Question

A thin slit illuminated by light of frequency \(f\) produces its first dark band at \(\pm\)38.2\(^\circ\) in air. When the entire apparatus (slit, screen, and space in between) is immersed in an unknown transparent liquid, the slit's first dark bands occur instead at \(\pm\)21.6\(^\circ\). Find the refractive index of the liquid.

Short answer

The refractive index of the liquid is approximately 1.672.

Step-by-step solution

Understanding the Problem

We are given that the first dark band is caused by diffraction and it occurs at specific angles in air and in an unknown liquid. We need to find the refractive index of this liquid. The angles given are for the first dark band, which is a characteristic of single-slit diffraction.

Apply Diffraction Formula

The formula for the angle of the first dark band in single-slit diffraction is given by \( a \sin \theta = m \lambda \), where \(a\) is the slit width, \(\theta\) is the angle of the dark band, \(m\) is the order of minimum, and \(\lambda\) is the wavelength. For the first minimum, \(m = 1\). We use this formula to find relations between the angles in air and in the liquid.

Find Wavelength in the Liquid

Given that the angle in air is \(\theta_{air} = 38.2^\circ\), so we have \( a \sin 38.2^\circ = \lambda \). In the liquid, \(\theta_{liquid} = 21.6^\circ\), so using the same formula \( a \sin 21.6^\circ = \lambda' \). The wavelength in the liquid \(\lambda'\) relates to the wavelength in air \(\lambda\) by \( \lambda' = \lambda/n \), where \(n\) is the refractive index of the liquid.

Calculate the Refractive Index

From both conditions, we know \( a = \frac{\lambda}{\sin 38.2^\circ} = \frac{\lambda'}{\sin 21.6^\circ} \). Substitute \(\lambda' = \lambda/n\) into the second equation, so \( \frac{\lambda}{n \cdot \sin 21.6^\circ} = \frac{\lambda}{\sin 38.2^\circ} \). Cancel \( \lambda \) from both sides and solve for \( n \): \( n = \frac{\sin 38.2^\circ}{\sin 21.6^\circ} \).

Perform the Calculation

Calculate \(n\) using the sine values: \( n = \frac{\sin 38.2^\circ}{\sin 21.6^\circ} \approx \frac{0.6157}{0.3681} \approx 1.672 \).

Key concepts

Single-Slit Diffraction

Single-slit diffraction is an important phenomenon in wave optics. It occurs when waves, such as light, pass through a narrow opening and then spread out, creating a pattern of light and dark areas on a screen. The pattern results from constructive and destructive interference of the waves.

In a single-slit setup, the dark bands or minima represent positions where waves cancel out due to destructive interference. This results in less light being observed at these angles. The first minimum is typically observed at a specific angle depending on the wavelength of the light and the width of the slit through which the light passes. The angle at which the first dark band occurs is crucial in determining various properties of the light and the medium it passes through.
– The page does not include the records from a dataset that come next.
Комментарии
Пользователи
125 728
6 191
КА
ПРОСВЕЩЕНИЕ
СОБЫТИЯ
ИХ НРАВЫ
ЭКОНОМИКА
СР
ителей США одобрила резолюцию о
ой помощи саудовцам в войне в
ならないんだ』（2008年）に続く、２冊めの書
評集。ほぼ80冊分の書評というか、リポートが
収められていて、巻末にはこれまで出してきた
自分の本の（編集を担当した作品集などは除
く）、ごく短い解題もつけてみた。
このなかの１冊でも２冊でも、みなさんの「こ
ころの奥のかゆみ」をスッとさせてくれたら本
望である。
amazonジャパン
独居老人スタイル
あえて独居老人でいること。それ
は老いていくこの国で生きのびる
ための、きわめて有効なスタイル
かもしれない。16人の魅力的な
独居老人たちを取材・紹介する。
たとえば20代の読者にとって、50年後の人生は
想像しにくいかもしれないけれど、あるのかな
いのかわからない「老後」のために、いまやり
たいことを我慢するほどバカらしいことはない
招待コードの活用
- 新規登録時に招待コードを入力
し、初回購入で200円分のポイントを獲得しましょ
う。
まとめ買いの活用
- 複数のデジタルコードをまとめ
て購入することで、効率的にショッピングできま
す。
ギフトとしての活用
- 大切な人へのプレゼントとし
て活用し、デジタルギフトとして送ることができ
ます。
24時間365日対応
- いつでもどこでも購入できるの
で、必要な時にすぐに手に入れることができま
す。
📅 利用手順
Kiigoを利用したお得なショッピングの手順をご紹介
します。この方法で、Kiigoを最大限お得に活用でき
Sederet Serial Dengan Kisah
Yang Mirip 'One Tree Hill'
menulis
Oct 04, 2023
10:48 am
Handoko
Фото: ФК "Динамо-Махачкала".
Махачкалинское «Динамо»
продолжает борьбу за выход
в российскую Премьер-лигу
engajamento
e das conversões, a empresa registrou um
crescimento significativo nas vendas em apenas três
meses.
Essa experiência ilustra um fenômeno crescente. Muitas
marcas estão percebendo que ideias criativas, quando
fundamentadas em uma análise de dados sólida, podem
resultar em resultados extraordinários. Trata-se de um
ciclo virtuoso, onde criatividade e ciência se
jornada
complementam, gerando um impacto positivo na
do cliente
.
One can use this knowledge to determine other factors such as the wavelength of light in different mediums by observing how the angles of the dark bands shift when the setup is moved from one medium to another, as seen in the exercise problem.

Diffraction Formula

The diffraction formula for single-slit diffraction helps us find the angles at which these dark bands appear. The formula is given by:

\[ a \sin \theta = m \lambda \]
where:

• \(a\) is the width of the slit,
• \(\theta\) is the angle of the dark band,
• \(m\) is the order of the minimum (for the first dark band, \(m = 1\)), and
• \(\lambda\) is the wavelength of the light.

This equation allows us to solve for the angle, slit width, or wavelength, depending on the known quantities. In an experimental setup, if the angle and slit width are known, it becomes possible to determine the wavelength of the light.

In different mediums, such as air and a liquid, the light's wavelength changes, which results in a shift in the angles where these minima occur. This principle is employed in the exercise, where the angle shift is used to find the refractive index of a liquid.

Wavelength in Liquid

The wavelength of light changes when it passes from one medium to another. This is due to the refractive index of the medium, which is a measure of how much the speed of light is reduced inside the medium compared to vacuum.

In an unknown liquid, the wavelength is typically shorter than in air, leading to different diffraction patterns. The relationship between the wavelength in air \(\lambda\) and in a liquid \(\lambda'\) is described by the equation:

\[ \lambda' = \frac{\lambda}{n} \]
where \(n\) is the refractive index of the liquid.

By measuring the angles of diffraction in both air and the liquid, and using the known refractive index of air (which is approximately 1), one can solve for the refractive index of the liquid using:

\[ n = \frac{\sin \theta_{air}}{\sin \theta_{liquid}} \]
This calculation provides a practical way to determine the properties of an unknown transparent medium by using its effect on the behavior of light passing through it.